Keypoint text descriptions
____

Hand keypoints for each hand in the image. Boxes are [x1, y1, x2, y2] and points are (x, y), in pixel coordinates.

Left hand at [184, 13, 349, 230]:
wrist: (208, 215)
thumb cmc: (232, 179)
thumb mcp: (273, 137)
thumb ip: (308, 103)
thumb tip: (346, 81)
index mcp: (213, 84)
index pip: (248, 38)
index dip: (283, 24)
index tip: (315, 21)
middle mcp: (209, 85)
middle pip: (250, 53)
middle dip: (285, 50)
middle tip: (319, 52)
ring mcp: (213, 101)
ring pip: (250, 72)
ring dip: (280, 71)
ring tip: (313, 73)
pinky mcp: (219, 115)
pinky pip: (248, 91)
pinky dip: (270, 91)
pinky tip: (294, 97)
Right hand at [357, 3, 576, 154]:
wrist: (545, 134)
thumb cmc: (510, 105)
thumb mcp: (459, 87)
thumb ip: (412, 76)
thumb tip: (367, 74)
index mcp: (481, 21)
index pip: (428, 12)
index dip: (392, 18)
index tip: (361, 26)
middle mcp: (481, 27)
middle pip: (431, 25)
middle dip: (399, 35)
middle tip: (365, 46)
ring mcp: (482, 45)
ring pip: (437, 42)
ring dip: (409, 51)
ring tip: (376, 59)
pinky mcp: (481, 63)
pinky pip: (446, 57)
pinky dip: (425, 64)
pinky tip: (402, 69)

____

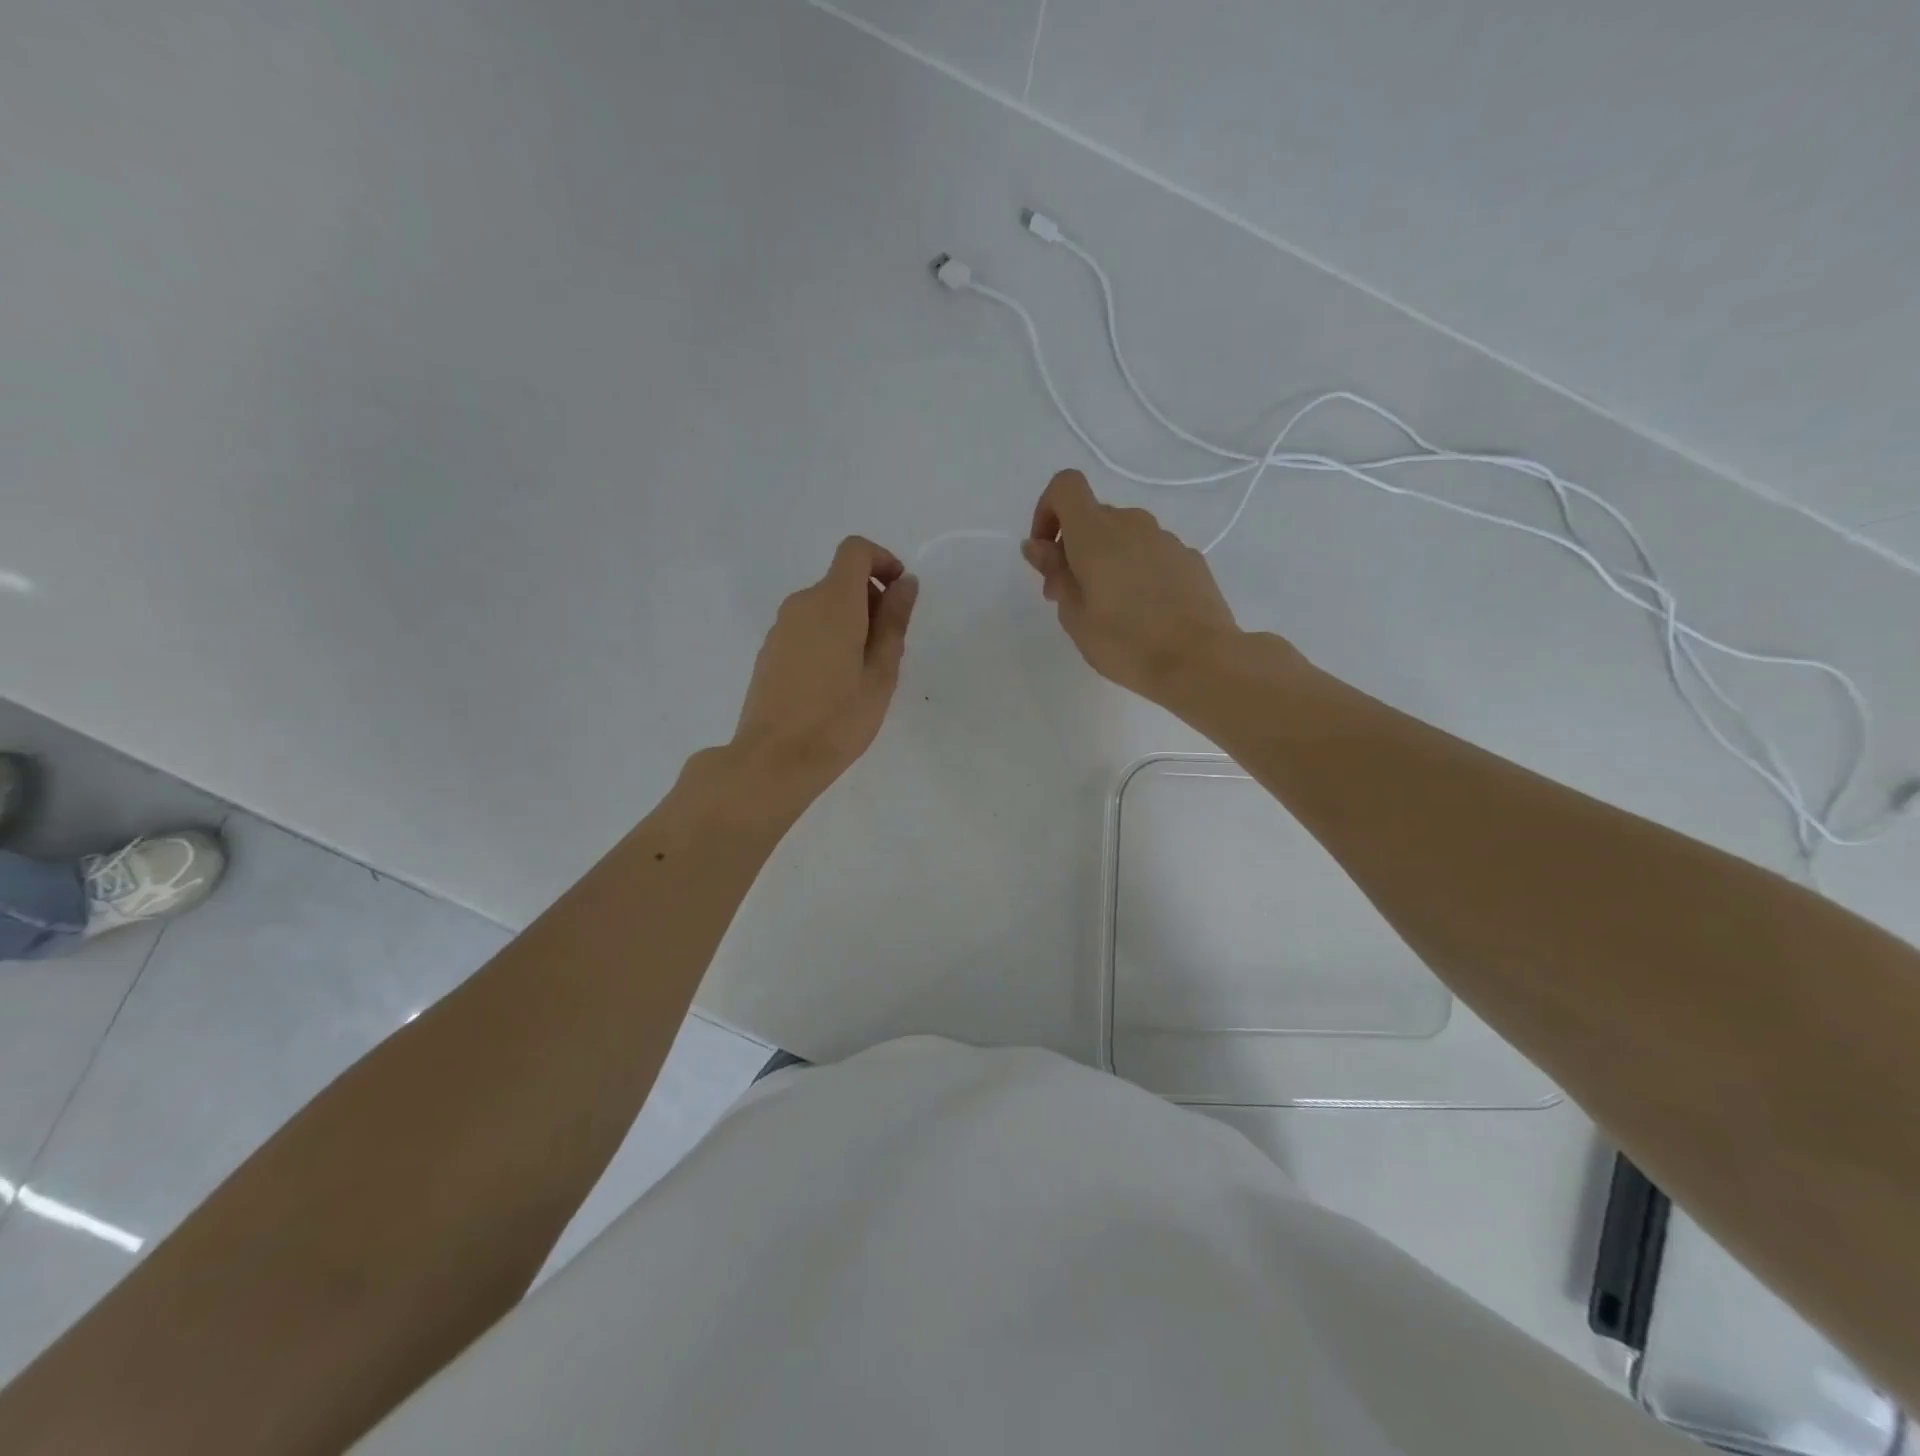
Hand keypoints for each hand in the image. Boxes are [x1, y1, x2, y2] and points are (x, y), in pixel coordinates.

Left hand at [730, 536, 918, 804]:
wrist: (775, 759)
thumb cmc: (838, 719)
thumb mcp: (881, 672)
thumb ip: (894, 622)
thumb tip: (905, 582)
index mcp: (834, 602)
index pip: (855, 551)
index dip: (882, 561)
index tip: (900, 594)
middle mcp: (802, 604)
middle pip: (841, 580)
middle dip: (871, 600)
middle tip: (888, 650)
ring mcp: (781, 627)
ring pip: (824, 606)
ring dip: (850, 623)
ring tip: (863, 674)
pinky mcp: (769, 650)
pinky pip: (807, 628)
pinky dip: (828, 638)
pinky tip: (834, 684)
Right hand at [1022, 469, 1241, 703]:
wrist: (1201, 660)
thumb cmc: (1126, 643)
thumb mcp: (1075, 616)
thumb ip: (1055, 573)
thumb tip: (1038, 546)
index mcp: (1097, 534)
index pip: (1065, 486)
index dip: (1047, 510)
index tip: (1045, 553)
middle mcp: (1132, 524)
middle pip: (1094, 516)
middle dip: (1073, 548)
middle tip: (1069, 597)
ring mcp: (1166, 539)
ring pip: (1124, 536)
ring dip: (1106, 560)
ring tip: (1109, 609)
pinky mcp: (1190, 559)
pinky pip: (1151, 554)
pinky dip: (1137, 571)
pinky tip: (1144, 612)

____

WORK REQUEST: All that is wanted is the stretch of lines above from the one containing "index dip: (392, 18)" through the one containing "pinky tip: (402, 69)", duplicated exactly.

ANSWER SECTION:
index dip: (392, 18)
index tip: (361, 26)
middle mcp: (481, 27)
middle pip: (431, 25)
middle dip: (399, 35)
middle tip: (365, 46)
ring mcp: (482, 45)
ring pip: (437, 42)
ring dip: (409, 51)
ring tip: (376, 59)
pinky mcp: (481, 63)
pinky pip: (446, 57)
pinky dip: (425, 64)
pinky tip: (402, 69)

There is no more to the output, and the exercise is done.